|1 tin||Rhodes Chopped Tomatoes|
|2 tbsp||olive oil|
|1||onion — chopped|
|1 tsp||fresh garlic|
|1 tsp||fresh ginger|
|1 tsp||ground cumin|
|1 1/2 tsp||garam masala|
|1 tsp||ground coriander|
|1 tsp||chilli powder|
|1/2 tsp||ground turmeric|
|1 tin||coconut milk|
|1 tbsp||Rhodes Tomato Paste|
|1||cauliflower head — cut into florets|
|1||large sweet potato — cubed|
|8 - 10||baby aubergines — halved|
Blend the Rhodes Chopped Tomatoes and cashews until smooth.
Sauté the onion in olive oil until translucent and lightly golden.
Add the fresh garlic and ginger to the onions, followed by the spices. Fry until fragrant.
Add the coconut milk, followed by the Rhodes Tomato Paste and the blended cashew nut mixture.

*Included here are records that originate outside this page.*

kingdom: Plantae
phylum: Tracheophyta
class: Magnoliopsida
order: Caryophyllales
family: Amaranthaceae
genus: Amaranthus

Leave to simmer and reduce slightly.
Add the cauliflower, sweet potato and baby aubergines, cover with a lid, and simmer until the veggies are cooked through.
Serve with basmati rice, poppadoms and fresh tomato salsa.
Notes: add cooked shredded chicken at the end for a chicken and veg version.